Sometimes one runs into an article that just grabs one’s attention. When I saw “Project 100,000,” I was curious. What I found is disgusting about how our country treats its young men.
Project 100,000 is one of those episodes in American history that sounds unbelievable until you dig into the records.
Here’s what happened.
In 1966, Secretary of Defense Robert McNamara faced a manpower problem. The Vietnam War was expanding, casualties were mounting, and the Johnson administration wanted more troops. But drafting more college students or mobilizing large numbers of National Guard and Reserve units carried a high political cost at home.
McNamara proposed what sounded, publicly, like a humanitarian program.
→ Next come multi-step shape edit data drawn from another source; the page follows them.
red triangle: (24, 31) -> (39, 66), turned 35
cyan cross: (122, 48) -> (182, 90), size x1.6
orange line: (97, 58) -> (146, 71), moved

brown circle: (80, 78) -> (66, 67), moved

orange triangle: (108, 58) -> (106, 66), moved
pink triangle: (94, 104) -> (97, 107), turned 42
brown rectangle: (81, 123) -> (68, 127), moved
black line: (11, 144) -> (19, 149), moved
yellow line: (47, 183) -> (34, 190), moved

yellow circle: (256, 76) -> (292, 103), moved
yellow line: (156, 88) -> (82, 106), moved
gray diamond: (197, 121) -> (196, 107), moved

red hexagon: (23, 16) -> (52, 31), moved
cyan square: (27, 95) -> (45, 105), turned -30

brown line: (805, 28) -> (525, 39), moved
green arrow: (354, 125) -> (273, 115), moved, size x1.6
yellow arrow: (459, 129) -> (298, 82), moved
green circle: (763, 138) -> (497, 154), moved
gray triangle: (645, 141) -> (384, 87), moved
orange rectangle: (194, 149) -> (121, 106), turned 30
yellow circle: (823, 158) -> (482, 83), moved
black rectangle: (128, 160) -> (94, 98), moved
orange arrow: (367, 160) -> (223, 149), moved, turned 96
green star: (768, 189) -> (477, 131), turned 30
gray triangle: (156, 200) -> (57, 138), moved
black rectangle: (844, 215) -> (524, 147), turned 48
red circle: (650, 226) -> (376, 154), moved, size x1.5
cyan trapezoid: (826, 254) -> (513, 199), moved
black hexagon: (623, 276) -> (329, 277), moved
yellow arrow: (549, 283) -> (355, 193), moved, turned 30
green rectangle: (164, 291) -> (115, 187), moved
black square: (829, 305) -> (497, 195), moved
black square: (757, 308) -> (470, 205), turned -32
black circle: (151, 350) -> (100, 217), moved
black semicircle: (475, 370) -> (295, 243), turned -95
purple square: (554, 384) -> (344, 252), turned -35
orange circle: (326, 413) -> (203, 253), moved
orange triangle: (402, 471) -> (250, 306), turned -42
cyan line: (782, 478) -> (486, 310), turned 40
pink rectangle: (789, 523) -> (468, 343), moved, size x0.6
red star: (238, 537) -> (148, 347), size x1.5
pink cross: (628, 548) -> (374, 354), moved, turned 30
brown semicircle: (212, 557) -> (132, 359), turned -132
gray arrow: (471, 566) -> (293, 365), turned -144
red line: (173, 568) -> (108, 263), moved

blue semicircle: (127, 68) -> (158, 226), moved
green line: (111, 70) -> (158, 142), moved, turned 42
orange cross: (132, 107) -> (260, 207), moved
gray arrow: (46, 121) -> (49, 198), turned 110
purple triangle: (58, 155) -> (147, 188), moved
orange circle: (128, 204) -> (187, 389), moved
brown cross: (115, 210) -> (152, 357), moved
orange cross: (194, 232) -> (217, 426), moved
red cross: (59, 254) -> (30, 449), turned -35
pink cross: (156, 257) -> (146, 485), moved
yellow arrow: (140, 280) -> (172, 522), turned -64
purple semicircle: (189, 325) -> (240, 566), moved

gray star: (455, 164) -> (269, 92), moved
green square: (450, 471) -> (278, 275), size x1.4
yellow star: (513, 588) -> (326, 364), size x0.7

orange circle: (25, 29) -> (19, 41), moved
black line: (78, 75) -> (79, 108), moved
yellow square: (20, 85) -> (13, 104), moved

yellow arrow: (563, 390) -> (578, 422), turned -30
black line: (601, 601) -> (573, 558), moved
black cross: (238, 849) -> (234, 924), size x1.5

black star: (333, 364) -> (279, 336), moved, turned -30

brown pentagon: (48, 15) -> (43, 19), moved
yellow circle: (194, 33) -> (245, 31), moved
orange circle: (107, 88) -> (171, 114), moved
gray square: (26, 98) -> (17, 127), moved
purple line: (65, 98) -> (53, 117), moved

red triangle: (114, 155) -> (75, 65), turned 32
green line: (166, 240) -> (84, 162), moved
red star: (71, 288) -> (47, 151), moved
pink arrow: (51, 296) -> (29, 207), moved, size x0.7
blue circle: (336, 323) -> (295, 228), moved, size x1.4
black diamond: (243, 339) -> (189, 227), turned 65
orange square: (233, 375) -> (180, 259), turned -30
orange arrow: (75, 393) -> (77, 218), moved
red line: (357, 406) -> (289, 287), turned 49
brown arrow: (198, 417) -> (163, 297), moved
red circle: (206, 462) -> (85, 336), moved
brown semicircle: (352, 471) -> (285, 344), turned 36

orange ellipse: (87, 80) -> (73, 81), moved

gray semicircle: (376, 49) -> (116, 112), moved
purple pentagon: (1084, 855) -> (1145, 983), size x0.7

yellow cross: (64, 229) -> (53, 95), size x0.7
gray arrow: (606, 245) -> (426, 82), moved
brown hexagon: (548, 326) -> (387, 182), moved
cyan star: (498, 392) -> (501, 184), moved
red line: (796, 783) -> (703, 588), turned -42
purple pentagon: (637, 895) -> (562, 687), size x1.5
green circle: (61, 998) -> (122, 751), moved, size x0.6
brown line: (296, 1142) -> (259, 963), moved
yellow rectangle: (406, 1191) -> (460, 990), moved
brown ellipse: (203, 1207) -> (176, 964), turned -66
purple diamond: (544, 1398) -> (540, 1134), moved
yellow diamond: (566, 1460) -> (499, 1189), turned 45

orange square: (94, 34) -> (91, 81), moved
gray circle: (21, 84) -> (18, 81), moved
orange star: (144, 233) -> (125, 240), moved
He argued that thousands of poor young men had been rejected by the military because they scored too low on entrance exams or failed certain physical standards. The military, he said, could train them, teach them skills, and help lift them out of poverty. It was presented as part of the broader War on Poverty.
That was the public argument.
The reality was more complicated.
Between 1966 and 1971, roughly 340,000–354,000 men entered the armed forces under these lowered standards. About 90% were admitted because they failed the normal mental aptitude requirements rather than physical standards.
The nickname that emerged inside the military was cruel:
“McNamara’s Morons.”
That was not an official name, but it reflected how many soldiers and officers viewed the program.
It’s important to avoid one common misconception.
These men were not all intellectually disabled.
Many came from terrible schools, rural poverty, inner-city neighborhoods, or backgrounds where they had little formal education. Military entrance exams measured reading, vocabulary, arithmetic, and other academic skills as well as aptitude. Some recruits undoubtedly had low intellectual ability, but others were products of educational deprivation rather than innate inability.
Critics argue that once they entered the military, many were assigned to dangerous jobs without receiving the additional training McNamara had envisioned.
Studies have found that participants suffered substantially higher casualty rates than other servicemembers—often cited as about three times higher—and many struggled after returning home with employment, income, and other life outcomes.
The debate today centers on intent.
One interpretation is that McNamara sincerely believed military service could become a social program that would educate and employ disadvantaged men.
The other interpretation is much darker:
That the administration needed bodies for Vietnam but wanted to avoid the political consequences of drafting larger numbers of middle-class college students, so it lowered standards instead. Many historians argue the program disproportionately affected poor Americans, including many Black and rural white recruits.
A more recent scholarly review concludes that neither extreme tells the whole story. It argues that Project 100,000 achieved some employment and training goals for certain participants while also producing serious and often tragic consequences for many others.